Il Giappone è in teoria uno dei paesi più avanzati al mondo nei pagamenti elettronici con le carte di debito e con la e-money, ma l’uso del denaro fisico è sempre rimasto molto popolare. E lo è diventato ancora di più dopo che il governo ha varato una serie di riforme fiscali che hanno aumentato la diffidenza dei cittadini, come l’istituzione di un numero di identificazione personale che gestisce le tasse e le transazioni finanziarie di ogni singolo individuo.

Con i tassi d’interesse negativi, temono i giapponesi, le banche prima o poi chiederanno ai correntisti di pagare per custodire il loro denaro, cosa che in realtà già avviene con le commissioni sui prelievi e sulle operazioni. Il nuovo numero di identificazione personale consentirà inoltre al fisco di indagare facilmente sui conti e sugli investimenti. Meglio dunque tenere i risparmi in casa, applicando la vecchia regola secondo la quale, quando i tassi scendono, il denaro esce sempre dalla banca.

Tanta diffidenza è anche giustificata dal ricordo, ancora fortissimo, del blocco di due anni dei conti correnti deciso subito dopo il secondo conflitto mondiale per pagare gli interessi dei bond di guerra emessi dallo stato.
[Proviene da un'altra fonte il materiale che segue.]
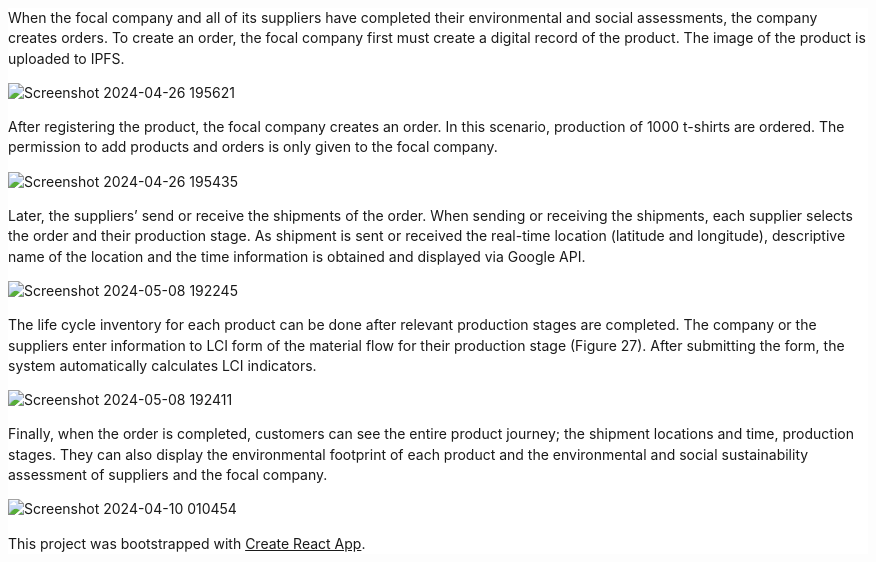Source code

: 

When the focal company and all of its suppliers have completed their environmental and social assessments, the company creates orders. To create an order, the focal company first must create a digital record of the product. The image of the product is uploaded to IPFS.

![Screenshot 2024-04-26 195621](https://github.com/Ishita-02/Supply-Chain-Dapp/assets/88130678/f17295da-7849-497f-ab8a-ede901de125d)

After registering the product, the focal company creates an order. In this scenario, production of 1000 t-shirts are ordered. The permission to add products and orders is only given to the focal company.

![Screenshot 2024-04-26 195435](https://github.com/Ishita-02/Supply-Chain-Dapp/assets/88130678/f009b3ef-f054-4059-9928-fafbc11bf921)

Later, the suppliers’ send or receive the shipments of the order. When sending or receiving the shipments, each supplier selects the order and their production stage. As shipment is sent or received the real-time location (latitude and longitude), descriptive name of the location and the time information is obtained and displayed via Google API.

![Screenshot 2024-05-08 192245](https://github.com/Ishita-02/Supply-Chain-Dapp/assets/88130678/3380b792-521e-4641-bcdc-949ce41bb101)


The life cycle inventory for each product can be done after relevant production stages are completed. The company or the suppliers enter information to LCI form of the material flow for their production stage (Figure 27). After submitting the form, the system automatically calculates LCI indicators.

![Screenshot 2024-05-08 192411](https://github.com/Ishita-02/Supply-Chain-Dapp/assets/88130678/b91c9ff5-49d7-4d39-963f-5fa82c8be605)


Finally, when the order is completed, customers can see the entire product journey; the shipment locations and time, production stages. They can also display the environmental footprint of each product and the environmental and social sustainability assessment of suppliers and the focal company. 

![Screenshot 2024-04-10 010454](https://github.com/Ishita-02/Supply-Chain-Dapp/assets/88130678/ea887ff8-3e66-461a-913c-16f47fece24c)


This project was bootstrapped with [Create React App](https://github.com/facebook/create-react-app).
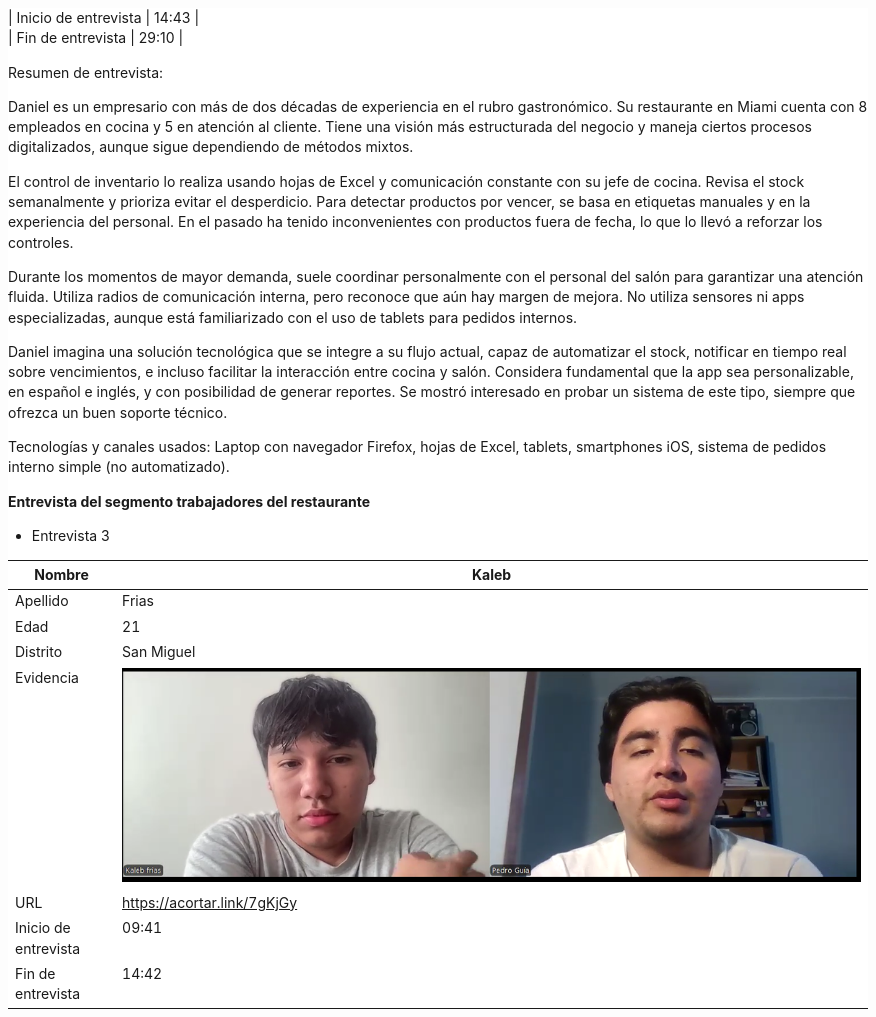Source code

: | Inicio de entrevista | 14:43                                   |    
| Fin de entrevista    | 29:10                                   |


Resumen de entrevista:

Daniel es un empresario con más de dos décadas de experiencia en el rubro gastronómico. Su restaurante en Miami cuenta con 8 empleados en cocina y 5 en atención al cliente. Tiene una visión más estructurada del negocio y maneja ciertos procesos digitalizados, aunque sigue dependiendo de métodos mixtos.

El control de inventario lo realiza usando hojas de Excel y comunicación constante con su jefe de cocina. Revisa el stock semanalmente y prioriza evitar el desperdicio. Para detectar productos por vencer, se basa en etiquetas manuales y en la experiencia del personal. En el pasado ha tenido inconvenientes con productos fuera de fecha, lo que lo llevó a reforzar los controles.

Durante los momentos de mayor demanda, suele coordinar personalmente con el personal del salón para garantizar una atención fluida. Utiliza radios de comunicación interna, pero reconoce que aún hay margen de mejora. No utiliza sensores ni apps especializadas, aunque está familiarizado con el uso de tablets para pedidos internos.

Daniel imagina una solución tecnológica que se integre a su flujo actual, capaz de automatizar el stock, notificar en tiempo real sobre vencimientos, e incluso facilitar la interacción entre cocina y salón. Considera fundamental que la app sea personalizable, en español e inglés, y con posibilidad de generar reportes. Se mostró interesado en probar un sistema de este tipo, siempre que ofrezca un buen soporte técnico.

Tecnologías y canales usados: Laptop con navegador Firefox, hojas de Excel, tablets, smartphones iOS, sistema de pedidos interno simple (no automatizado).

**Entrevista del segmento trabajadores del restaurante**

- Entrevista 3

| Nombre               | Kaleb                                 |
|----------------------|---------------------------------------|
| Apellido             | Frias                                 |
| Edad                 | 21                                    |
| Distrito             | San Miguel                            |
| Evidencia            | ![evidencia.png](assets/evidencia.png) |
| URL                  | https://acortar.link/7gKjGy           |
| Inicio de entrevista | 09:41                                 |
| Fin de entrevista    | 14:42                                 | 
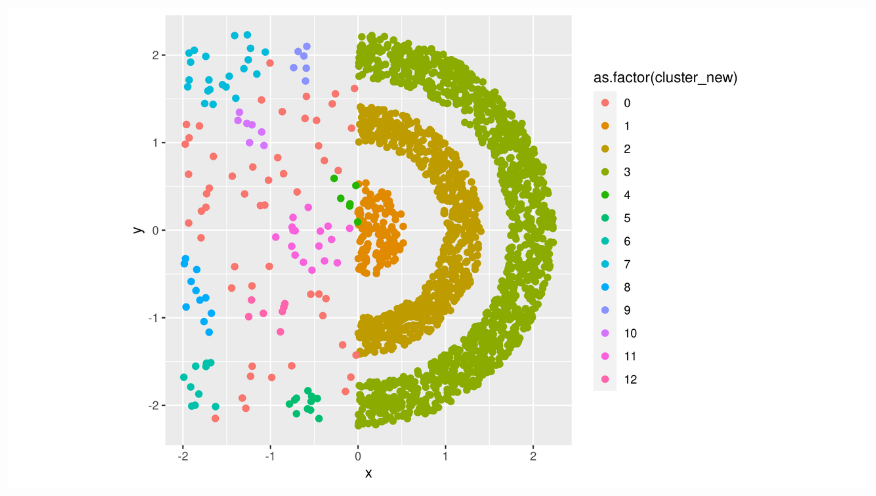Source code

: <img src="https://raw.githubusercontent.com/ikanx101/ikanx101.github.io/master/_posts/matematika%20ITB/clustering/Readme_files/figure-gfm/unnamed-chunk-21-1.png" width="672" style="display: block; margin: auto;" />
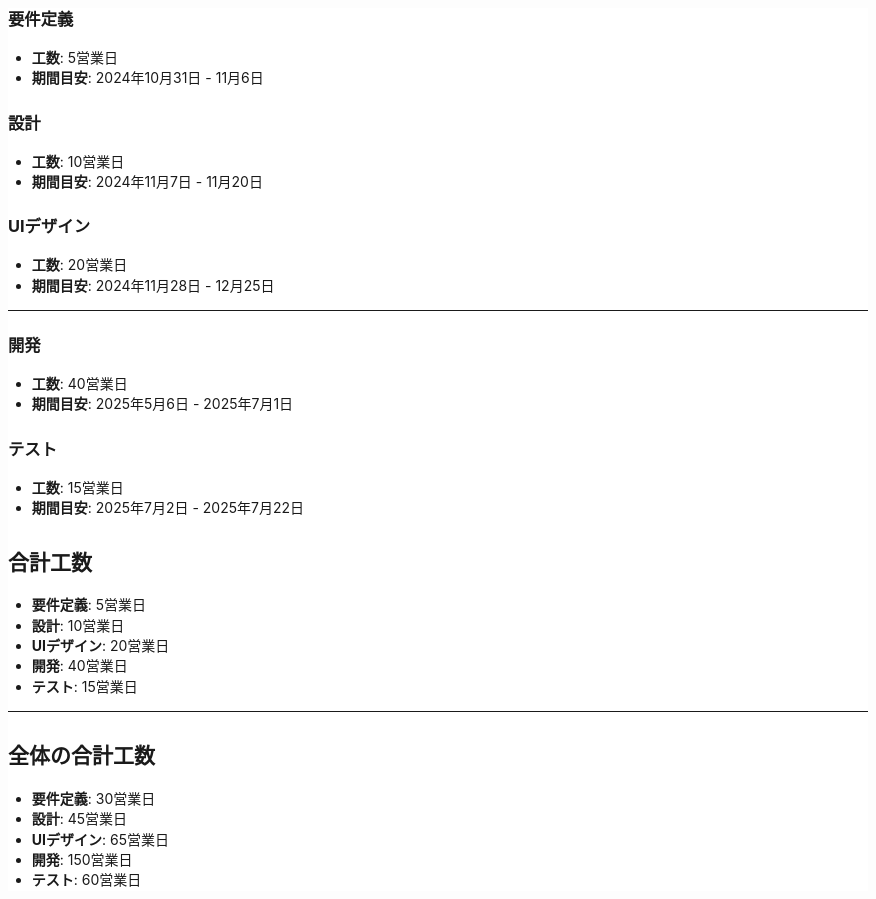 ### 要件定義
- **工数**: 5営業日
- **期間目安**: 2024年10月31日 - 11月6日

### 設計
- **工数**: 10営業日
- **期間目安**: 2024年11月7日 - 11月20日

### UIデザイン
- **工数**: 20営業日
- **期間目安**: 2024年11月28日 - 12月25日

---

### 開発
- **工数**: 40営業日
- **期間目安**: 2025年5月6日 - 2025年7月1日

### テスト
- **工数**: 15営業日
- **期間目安**: 2025年7月2日 - 2025年7月22日

## 合計工数
- **要件定義**: 5営業日
- **設計**: 10営業日
- **UIデザイン**: 20営業日
- **開発**: 40営業日
- **テスト**: 15営業日

---

## 全体の合計工数
- **要件定義**: 30営業日
- **設計**: 45営業日
- **UIデザイン**: 65営業日
- **開発**: 150営業日
- **テスト**: 60営業日
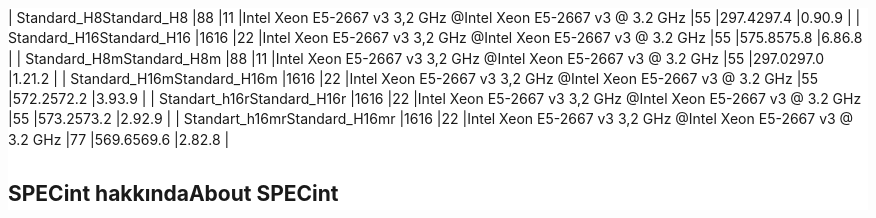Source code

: | <span data-ttu-id="1f1c0-264">Standard_H8</span><span class="sxs-lookup"><span data-stu-id="1f1c0-264">Standard_H8</span></span> |<span data-ttu-id="1f1c0-265">8</span><span class="sxs-lookup"><span data-stu-id="1f1c0-265">8</span></span> |<span data-ttu-id="1f1c0-266">1</span><span class="sxs-lookup"><span data-stu-id="1f1c0-266">1</span></span> |<span data-ttu-id="1f1c0-267">Intel Xeon E5-2667 v3 3,2 GHz @</span><span class="sxs-lookup"><span data-stu-id="1f1c0-267">Intel Xeon E5-2667 v3 @ 3.2 GHz</span></span> |<span data-ttu-id="1f1c0-268">5</span><span class="sxs-lookup"><span data-stu-id="1f1c0-268">5</span></span> |<span data-ttu-id="1f1c0-269">297.4</span><span class="sxs-lookup"><span data-stu-id="1f1c0-269">297.4</span></span> |<span data-ttu-id="1f1c0-270">0.9</span><span class="sxs-lookup"><span data-stu-id="1f1c0-270">0.9</span></span> |
| <span data-ttu-id="1f1c0-271">Standard_H16</span><span class="sxs-lookup"><span data-stu-id="1f1c0-271">Standard_H16</span></span> |<span data-ttu-id="1f1c0-272">16</span><span class="sxs-lookup"><span data-stu-id="1f1c0-272">16</span></span> |<span data-ttu-id="1f1c0-273">2</span><span class="sxs-lookup"><span data-stu-id="1f1c0-273">2</span></span> |<span data-ttu-id="1f1c0-274">Intel Xeon E5-2667 v3 3,2 GHz @</span><span class="sxs-lookup"><span data-stu-id="1f1c0-274">Intel Xeon E5-2667 v3 @ 3.2 GHz</span></span> |<span data-ttu-id="1f1c0-275">5</span><span class="sxs-lookup"><span data-stu-id="1f1c0-275">5</span></span> |<span data-ttu-id="1f1c0-276">575.8</span><span class="sxs-lookup"><span data-stu-id="1f1c0-276">575.8</span></span> |<span data-ttu-id="1f1c0-277">6.8</span><span class="sxs-lookup"><span data-stu-id="1f1c0-277">6.8</span></span> |
| <span data-ttu-id="1f1c0-278">Standard_H8m</span><span class="sxs-lookup"><span data-stu-id="1f1c0-278">Standard_H8m</span></span> |<span data-ttu-id="1f1c0-279">8</span><span class="sxs-lookup"><span data-stu-id="1f1c0-279">8</span></span> |<span data-ttu-id="1f1c0-280">1</span><span class="sxs-lookup"><span data-stu-id="1f1c0-280">1</span></span> |<span data-ttu-id="1f1c0-281">Intel Xeon E5-2667 v3 3,2 GHz @</span><span class="sxs-lookup"><span data-stu-id="1f1c0-281">Intel Xeon E5-2667 v3 @ 3.2 GHz</span></span> |<span data-ttu-id="1f1c0-282">5</span><span class="sxs-lookup"><span data-stu-id="1f1c0-282">5</span></span> |<span data-ttu-id="1f1c0-283">297.0</span><span class="sxs-lookup"><span data-stu-id="1f1c0-283">297.0</span></span> |<span data-ttu-id="1f1c0-284">1.2</span><span class="sxs-lookup"><span data-stu-id="1f1c0-284">1.2</span></span> |
| <span data-ttu-id="1f1c0-285">Standard_H16m</span><span class="sxs-lookup"><span data-stu-id="1f1c0-285">Standard_H16m</span></span> |<span data-ttu-id="1f1c0-286">16</span><span class="sxs-lookup"><span data-stu-id="1f1c0-286">16</span></span> |<span data-ttu-id="1f1c0-287">2</span><span class="sxs-lookup"><span data-stu-id="1f1c0-287">2</span></span> |<span data-ttu-id="1f1c0-288">Intel Xeon E5-2667 v3 3,2 GHz @</span><span class="sxs-lookup"><span data-stu-id="1f1c0-288">Intel Xeon E5-2667 v3 @ 3.2 GHz</span></span> |<span data-ttu-id="1f1c0-289">5</span><span class="sxs-lookup"><span data-stu-id="1f1c0-289">5</span></span> |<span data-ttu-id="1f1c0-290">572.2</span><span class="sxs-lookup"><span data-stu-id="1f1c0-290">572.2</span></span> |<span data-ttu-id="1f1c0-291">3.9</span><span class="sxs-lookup"><span data-stu-id="1f1c0-291">3.9</span></span> |
| <span data-ttu-id="1f1c0-292">Standart_h16r</span><span class="sxs-lookup"><span data-stu-id="1f1c0-292">Standard_H16r</span></span> |<span data-ttu-id="1f1c0-293">16</span><span class="sxs-lookup"><span data-stu-id="1f1c0-293">16</span></span> |<span data-ttu-id="1f1c0-294">2</span><span class="sxs-lookup"><span data-stu-id="1f1c0-294">2</span></span> |<span data-ttu-id="1f1c0-295">Intel Xeon E5-2667 v3 3,2 GHz @</span><span class="sxs-lookup"><span data-stu-id="1f1c0-295">Intel Xeon E5-2667 v3 @ 3.2 GHz</span></span> |<span data-ttu-id="1f1c0-296">5</span><span class="sxs-lookup"><span data-stu-id="1f1c0-296">5</span></span> |<span data-ttu-id="1f1c0-297">573.2</span><span class="sxs-lookup"><span data-stu-id="1f1c0-297">573.2</span></span> |<span data-ttu-id="1f1c0-298">2.9</span><span class="sxs-lookup"><span data-stu-id="1f1c0-298">2.9</span></span> |
| <span data-ttu-id="1f1c0-299">Standart_h16mr</span><span class="sxs-lookup"><span data-stu-id="1f1c0-299">Standard_H16mr</span></span> |<span data-ttu-id="1f1c0-300">16</span><span class="sxs-lookup"><span data-stu-id="1f1c0-300">16</span></span> |<span data-ttu-id="1f1c0-301">2</span><span class="sxs-lookup"><span data-stu-id="1f1c0-301">2</span></span> |<span data-ttu-id="1f1c0-302">Intel Xeon E5-2667 v3 3,2 GHz @</span><span class="sxs-lookup"><span data-stu-id="1f1c0-302">Intel Xeon E5-2667 v3 @ 3.2 GHz</span></span> |<span data-ttu-id="1f1c0-303">7</span><span class="sxs-lookup"><span data-stu-id="1f1c0-303">7</span></span> |<span data-ttu-id="1f1c0-304">569.6</span><span class="sxs-lookup"><span data-stu-id="1f1c0-304">569.6</span></span> |<span data-ttu-id="1f1c0-305">2.8</span><span class="sxs-lookup"><span data-stu-id="1f1c0-305">2.8</span></span> |

## <a name="about-specint"></a><span data-ttu-id="1f1c0-306">SPECint hakkında</span><span class="sxs-lookup"><span data-stu-id="1f1c0-306">About SPECint</span></span>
Le persone anziane (che nel paese sono il 25% della popolazione) non si trovano poi a proprio agio con bancomat e carte di credito e vivono in sobborghi nei quali le banche sono lontane da casa. Molte famiglie facoltose nascondono inoltre nelle abitazioni somme elevate per evitare le tasse di successione, e l’Agenzia nazionale del fisco ha ora disposto che le residenze di lusso possano essere perquisite alla ricerca di questo denaro. Ma il “tansu yokin”, che si può tradurre con “risparmio nel guardaroba” è sempre più diffuso: si calcola che nelle case del Giappone siano oggi custoditi 42.000 miliardi di yen.

Finché i tassi non saliranno di nuovo in modo sensibile, questa tendenza sembra inarrestabile. C’è ovviamente un rovescio della medaglia, con l’aumento di furti, rapine e raggiri di persone anziane convinte a consegnare il loro denaro a sconosciuti. E come accadeva, e forse accade ancora oggi, nelle campagne italiane, gli anziani rimasti soli finiscono con il dimenticare dove hanno nascosto il denaro, o muoiono senza averlo rivelato ad altri. Nei mobili e nei futon giapponesi venduti ai rigattieri si trovano sempre più spesso veri e propri tesori, mai usati per rendere più felice qualcuno, ma almeno salvati dall’insaziabile avidità delle banche e dello stato.